Yaşlı hastalarda kullanım
700'den fazla yaşlı hasta (yaş> 65) üzerinde klinik çalışmalar yapılmıştır. Yaşlı hastalarda advers reaksiyonların tipi ve insidansı, genç hastalarda görülenlere benzerdi.
Bununla birlikte, sertralin de dahil olmak üzere SSRI'ların ve SRNI'lerin kullanımı, bu advers olay için yüksek risk altında olabilecek yaşlı hastalarda klinik olarak anlamlı hiponatremi vakaları ile ilişkilendirilmiştir (bkz. Hiponatremi, bölüm 4.4).
Diyabet durumunda kullanın
Diyabetli hastalarda, bir SSRI ile tedavi, muhtemelen depresif semptomlardaki iyileşmeye bağlı olarak glisemik kontrolü değiştirebilir. Eş zamanlı olarak sertralin alan hastalarda glisemik kontrol yakından izlenmeli ve insülin ve/veya oral hipoglisemik doz ayarlamaları gerekebilir.
Elektrokonvülsif tedavi
ECT ve sertralinin birlikte kullanımının risklerini veya yararlarını ortaya koyan hiçbir klinik çalışma yoktur.
Laktoz içeren tıbbi ürün
Tabletler yardımcı madde laktoz içerdiğinden (bkz. bölüm 6.1), galaktoz intoleransı, Lapp laktaz eksikliği veya glukoz-galaktoz malabsorpsiyonu gibi nadir kalıtsal sorunları olan hastalar bu tıbbi ürünü almamalıdır.
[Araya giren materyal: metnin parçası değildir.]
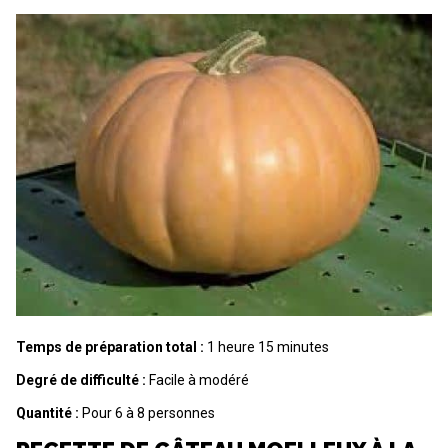
Temps de préparation total :
1 heure 15 minutes
Degré de difficulté :
Facile à modéré
Quantité :
Pour 6 à 8 personnes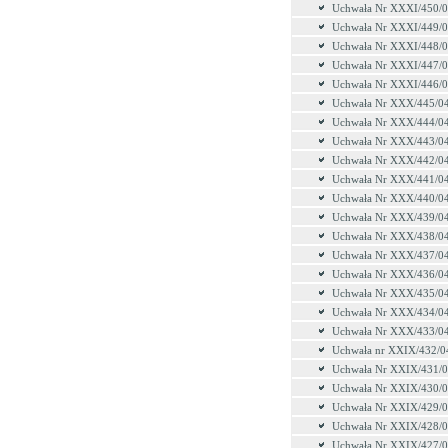
Uchwała Nr XXXI/450/
Uchwała Nr XXXI/449/
Uchwała Nr XXXI/448/
Uchwała Nr XXXI/447/
Uchwała Nr XXXI/446/
Uchwała Nr XXX/445/0
Uchwała Nr XXX/444/0
Uchwała Nr XXX/443/0
Uchwała Nr XXX/442/0
Uchwała Nr XXX/441/0
Uchwała Nr XXX/440/0
Uchwała Nr XXX/439/0
Uchwała Nr XXX/438/0
Uchwała Nr XXX/437/0
Uchwała Nr XXX/436/0
Uchwała Nr XXX/435/0
Uchwała Nr XXX/434/0
Uchwała Nr XXX/433/0
Uchwała nr XXIX/432/0
Uchwała Nr XXIX/431/
Uchwała Nr XXIX/430/
Uchwała Nr XXIX/429/
Uchwała Nr XXIX/428/
Uchwała Nr XXIX/427/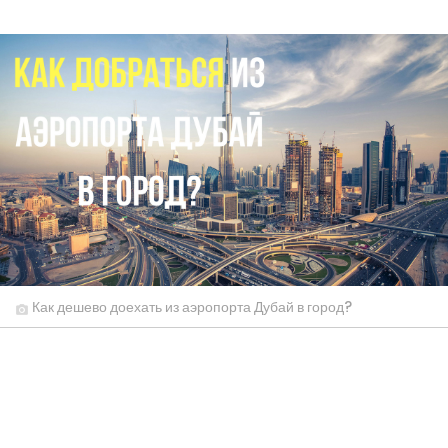
Как дешево доехать из аэропорта Дубай в город?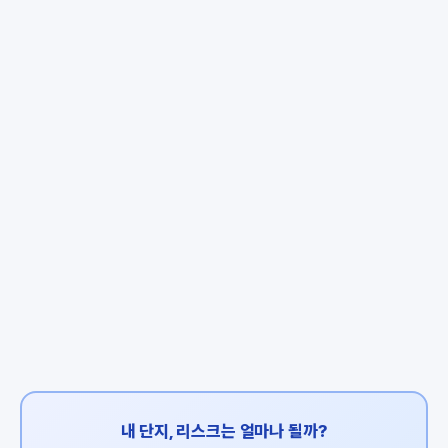
내 단지, 리스크는 얼마나 될까?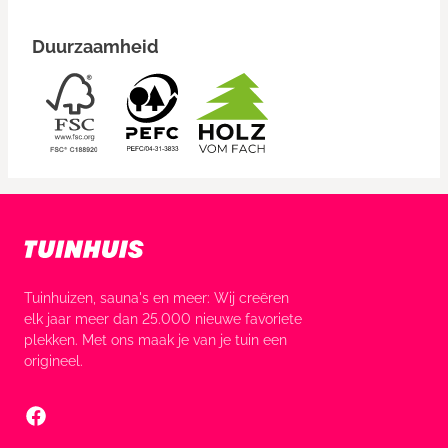
Duurzaamheid
Tuinhuizen, sauna's en meer: Wij creëren
elk jaar meer dan 25.000 nieuwe favoriete
plekken. Met ons maak je van je tuin een
origineel.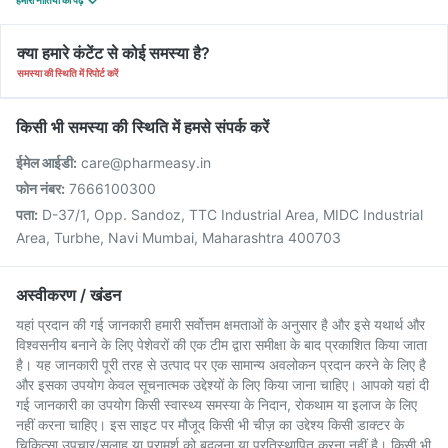
हमारी नीतियों को पढ़ें
क्या हमारे कंटेंट से कोई समस्या है?
समस्या की स्थिति में रिपोर्ट करें
किसी भी समस्या की स्थिति में हमसे संपर्क करें
ईमेल आईडी:
care@pharmeasy.in
फोन नंबर:
7666100300
पता:
D-37/1, Opp. Sandoz, TTC Industrial Area, MIDC Industrial
Area, Turbhe, Navi Mumbai, Maharashtra 400703
अस्वीकरण / खंडन
यहां प्रदान की गई जानकारी हमारी सर्वोत्तम क्षमताओं के अनुसार है और इसे यथार्थ और
विश्वसनीय बनाने के लिए पेशेवरों की एक टीम द्वारा समीक्षा के बाद प्रकाशित किया जाता
है। यह जानकारी पूरी तरह से उत्पाद पर एक सामान्य अवलोकन प्रदान करने के लिए है
और इसका उपयोग केवल सूचनात्मक उद्देश्यों के लिए किया जाना चाहिए। आपको यहां दी
गई जानकारी का उपयोग किसी स्वास्थ्य समस्या के निदान, रोकथाम या इलाज के लिए
नहीं करना चाहिए। इस साइट पर मौजूद किसी भी चीज़ का उद्देश्य किसी डाक्टर के
चिकित्सा उपचार/सलाह या परामर्श को बदलना या प्रतिस्थापित करना नहीं है। किसी भी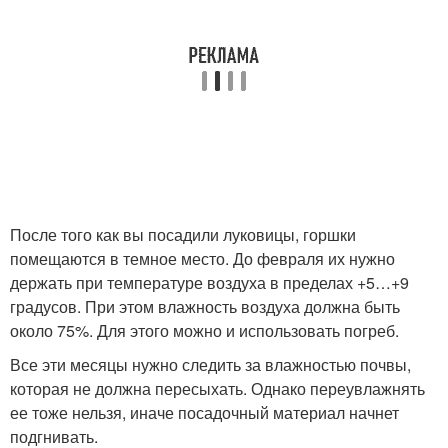
После того как вы посадили луковицы, горшки
помещаются в темное место. До февраля их нужно
держать при температуре воздуха в пределах +5…+9
градусов. При этом влажность воздуха должна быть
около 75%. Для этого можно и использовать погреб.
Все эти месяцы нужно следить за влажностью почвы,
которая не должна пересыхать. Однако переувлажнять
ее тоже нельзя, иначе посадочный материал начнет
подгнивать.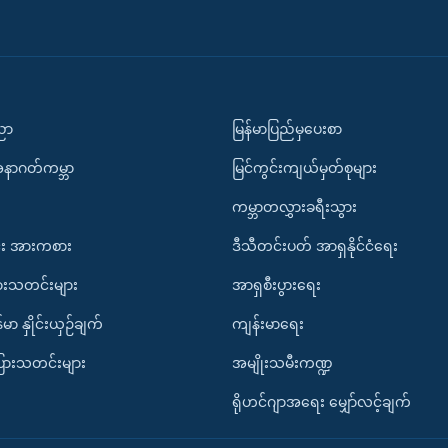
ပညာ
မြန်မာပြည်မှပေးစာ
အနာဂတ်ကမ္ဘာ
မြင်ကွင်းကျယ်မှတ်စုများ
ကမ္ဘာတလွှားခရီးသွား
း အားကစား
ဒီသီတင်းပတ် အာရှနိုင်ငံရေး
ားသတင်းများ
အာရှစီးပွားရေး
်မာ နှိုင်းယှဉ်ချက်
ကျန်းမာရေး
ပြားသတင်းများ
အမျိုးသမီးကဏ္ဍ
ရိုဟင်ဂျာအရေး မျှော်လင့်ချက်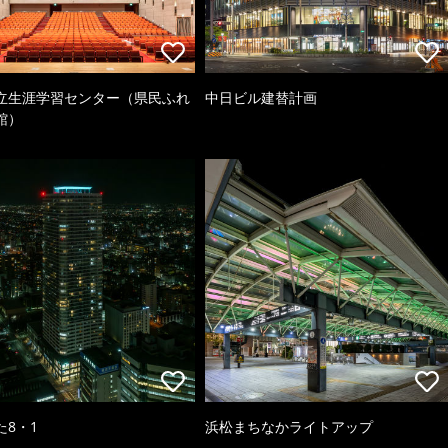
立生涯学習センター（県民ふれ
中日ビル建替計画
館）
た8・1
浜松まちなかライトアップ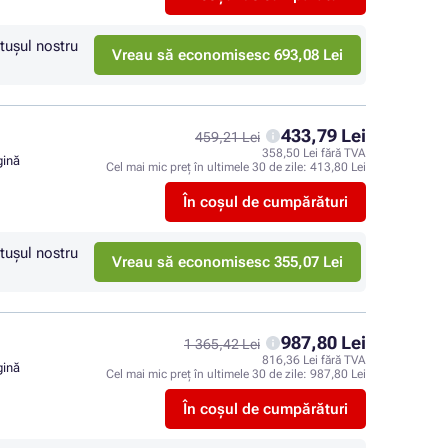
tuşul nostru
Vreau să economisesc 693,08 Lei
433,79 Lei
459,21 Lei
358,50 Lei fără TVA
gină
Cel mai mic preț în ultimele 30 de zile:
413,80 Lei
În coșul de cumpărături
tuşul nostru
Vreau să economisesc 355,07 Lei
987,80 Lei
1 365,42 Lei
816,36 Lei fără TVA
gină
Cel mai mic preț în ultimele 30 de zile:
987,80 Lei
În coșul de cumpărături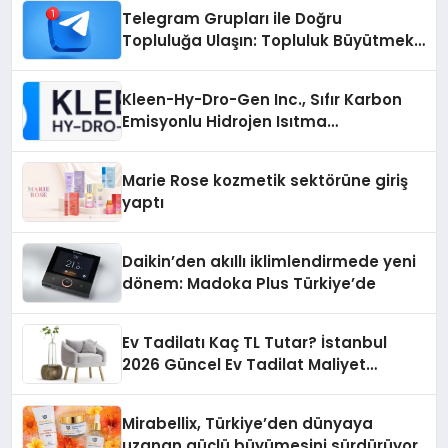
Telegram Grupları ile Doğru
Topluluğa Ulaşın: Topluluk Büyütmek
İsteyenlere Telegram Dizinleri
Kleen-Hy-Dro-Gen Inc., Sıfır Karbon
Emisyonlu Hidrojen Isıtma
Teknolojisinde ISO ve TSSA
Düzenleyici Onaylarını Aldı
Marie Rose kozmetik sektörüne giriş
yaptı
Daikin’den akıllı iklimlendirmede yeni
dönem: Madoka Plus Türkiye’de
Ev Tadilatı Kaç TL Tutar? İstanbul
2026 Güncel Ev Tadilat Maliyet
Rehberi
Mirabellix, Türkiye’den dünyaya
uzanan güçlü büyümesini sürdürüyor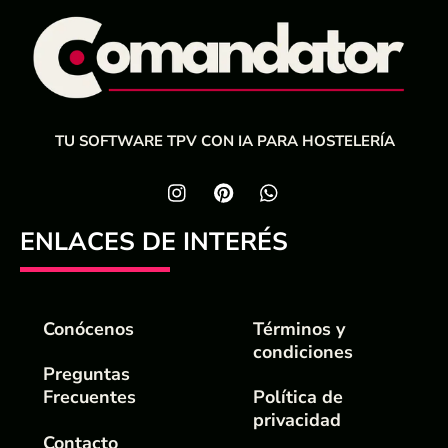
TU SOFTWARE TPV CON IA PARA HOSTELERÍA
ENLACES DE INTERÉS
Conócenos
Términos y
condiciones
Preguntas
Frecuentes
Política de
privacidad
Contacto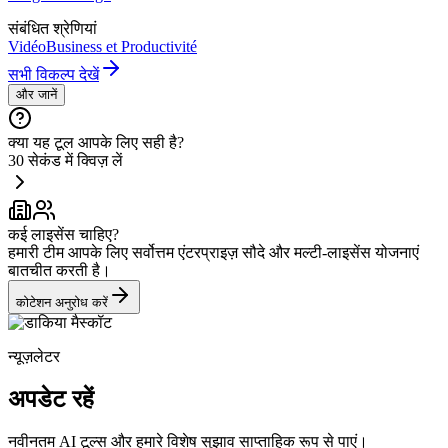
संबंधित श्रेणियां
Vidéo
Business et Productivité
सभी विकल्प देखें
और जानें
क्या यह टूल आपके लिए सही है?
30 सेकंड में क्विज़ लें
कई लाइसेंस चाहिए?
हमारी टीम आपके लिए सर्वोत्तम एंटरप्राइज़ सौदे और मल्टी-लाइसेंस योजनाएं
बातचीत करती है।
कोटेशन अनुरोध करें
न्यूज़लेटर
अपडेट रहें
नवीनतम AI टूल्स और हमारे विशेष सुझाव साप्ताहिक रूप से पाएं।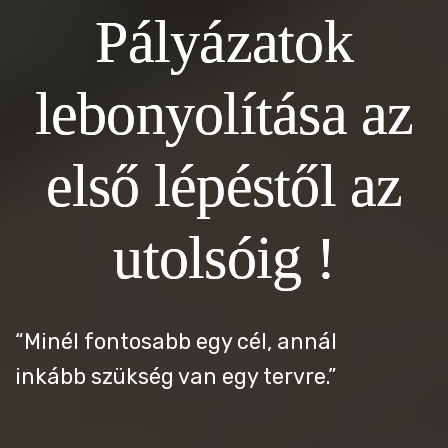
Pályázatok
lebonyolítása az
első lépéstől az
utolsóig !
“Minél fontosabb egy cél, annál
inkább szükség van egy tervre.”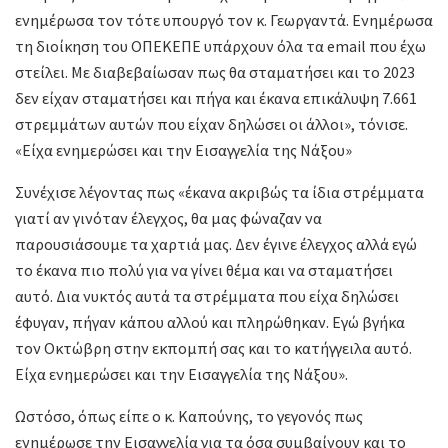
ενημέρωσα τον τότε υπουργό τον κ. Γεωργαντά. Ενημέρωσα
τη διοίκηση του ΟΠΕΚΕΠΕ υπάρχουν όλα τα email που έχω
στείλει. Με διαβεβαίωσαν πως θα σταματήσει και το 2023
δεν είχαν σταματήσει και πήγα και έκανα επικάλυψη 7.661
στρεμμάτων αυτών που είχαν δηλώσει οι άλλοι», τόνισε.
«Είχα ενημερώσει και την Εισαγγελία της Νάξου»
Συνέχισε λέγοντας πως «έκανα ακριβώς τα ίδια στρέμματα
γιατί αν γινόταν έλεγχος, θα μας φώναζαν να
παρουσιάσουμε τα χαρτιά μας. Δεν έγινε έλεγχος αλλά εγώ
το έκανα πιο πολύ για να γίνει θέμα και να σταματήσει
αυτό. Δια νυκτός αυτά τα στρέμματα που είχα δηλώσει
έφυγαν, πήγαν κάπου αλλού και πληρώθηκαν. Εγώ βγήκα
τον Οκτώβρη στην εκπομπή σας και το κατήγγειλα αυτό.
Είχα ενημερώσει και την Εισαγγελία της Νάξου».
Ωστόσο, όπως είπε ο κ. Καπούνης, το γεγονός πως
ενημέρωσε την Εισαγγελία για τα όσα συμβαίνουν και το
04.5 Diğer tıbbi ürünlerle etkileşimler ve diğer etkileşim biçimleri
kontrendike
Monoamin oksidaz inhibitörleri
MAOI'lerin (selegilin) geri dönüşümsüz (seçici olmayan) inhibitörleri
Sertralin, selegilin gibi geri dönüşü olmayan (seçici olmayan) MAOI'ler ile birlikte kullanılmamalıdır. Sertralin tedavisi, geri dönüşü olmayan (seçici olmayan) bir MAOI ile tedaviyi bıraktıktan sonra en az 14 gün başlamamalıdır. bölüm 4.3).
MAOI'lerin geri dönüşümlü ve seçici inhibitörü (moklobemid)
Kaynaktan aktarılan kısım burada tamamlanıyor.